Akşam eve yorgun, siniri daha da artmış ve hiç aranmamış biri olarak döndüm. Olm beni bir tek Ayça mı arıyor lan telefonla dedim kendi kendime. Sonra evi aradım, babam açtı, daha selam vermeden noldu paran mı bitti diyerek beni güzelce gömdü… Ulan hiç tadım kalmadı ya diye sayıklayarak uyuduğumu hatırlıyorum en son.
İyiyim ya… (3. gün)
Bugün güzel uyandım, hani böyle bir mutlu 9olursun ama sebebini bir türlü bulamazsın ya aynen öyleydim. Yataktan kalktım, banyoya gittim, duş aldım, güzel güzel giyindim… Bugün okula gitmeyip tek başıma İstanbul’un keyfini çıkaracaktım. Hava düne göre daha güzeldi, ben daha iyiydim, aklımda Ayça yoktu… Ayça, aramış mıydı ki acaba diye düşündüm, telefonun içini dışını kurcaladım, sosyal medya hesaplarına kadar baktım, derin internete daldım ama yok, laf dahi sokmamıştı bana. Benden ayrılmayı düşünüyor olabilir miydi? Yoksa bu bir ayrılık mıydı zaten…

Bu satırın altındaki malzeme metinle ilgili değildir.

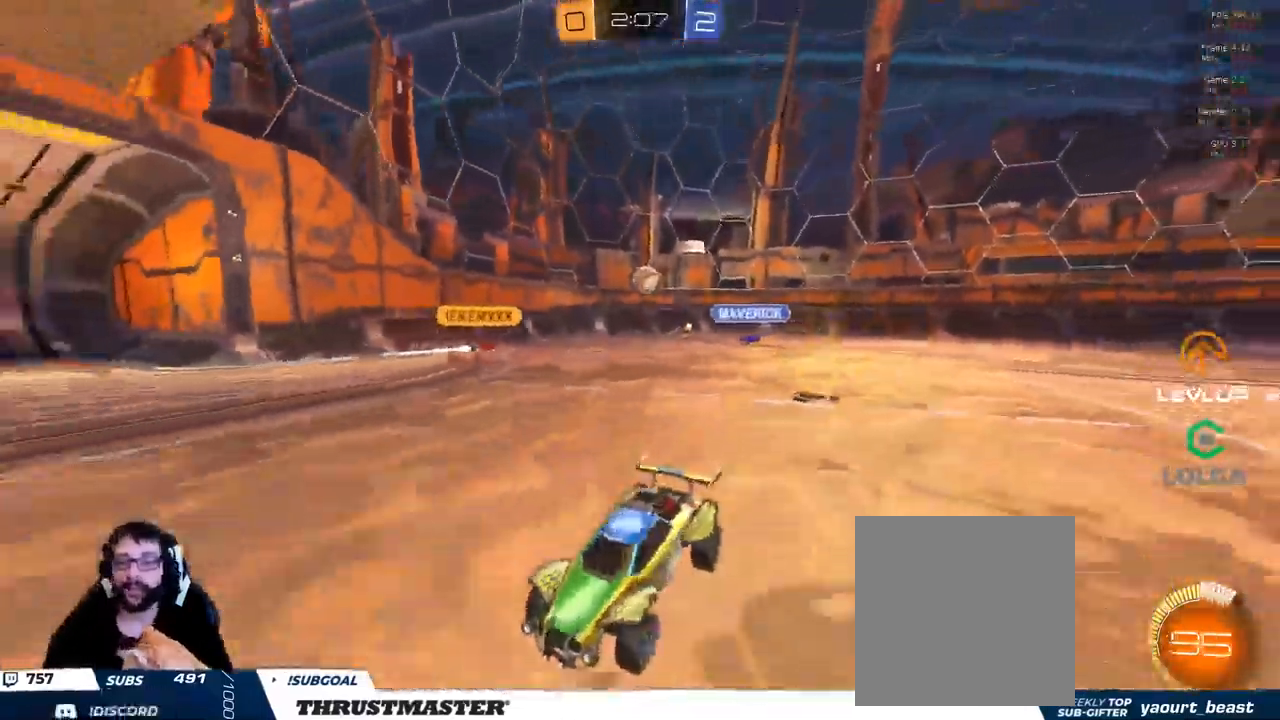
{"dt_ms": 500, "buttons": ["R2"], "left_stick": "up-right", "right_stick": "center", "events": []}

İki kuruşluk keyfimin içine bu ayrılık düşüncesi s*çmıştı. Acaba Ayça bu küslüğü basit yoldan bir ayrılık bahanesi olarak kullanıyor olabilir miydi? Ferhat’tan böyle temiz, basit ve kısa yoldan ayrılmış sayıyor olabilir miydi kendini? Vallahi öyle düşünüyor olmalıydı. Yoksa böyle boktan bir sebep yüzünden neden 3 gündür arayıp sormuyordu beni. Lan özür dilemesine bile gerek yoktu, naber dese ben zaten olayı hiç hatırlatmadan iyiyim canım, ya sen demeye hazırdım… Derhal bunu birileriyle konuşmalıydım yoksa ölecektim. Ayça’nın en yakın arkadaşı Yeliz’i aradım… Açmadı. Duymadı da mı açmadı yoksa açmadı mı? Allahım nereye gidiyordu bu iş? 2 yıllık ilişki böyle bitebilir miydi? Kısa mesajla, bir telefon aramasıyla biten ilişkiler biliyordum, Cemil’i kız arkadaşı whatsapp’ta terk etmişti mesela… Ulan ne gülmüştük elemana, ahı mı çıkıyordu yoksa. Yok canım daha neler, Ayça öyle bir kız mı? Ayça nasıl bir kız…. Bilmiyorum, belki de bana hiç göstermediği bir nemrut yönü var, kestirip atıyor böyle bir anda. Daha önce hiç böyle bir küslük yaşamadık ki… Ya deli çıkacağım, bu çok boktan bir sebep… Allahım deliriyor muyum acaba, koca Ferhat buna mı taktı şimdi kafayı… Koca Ferhat mı?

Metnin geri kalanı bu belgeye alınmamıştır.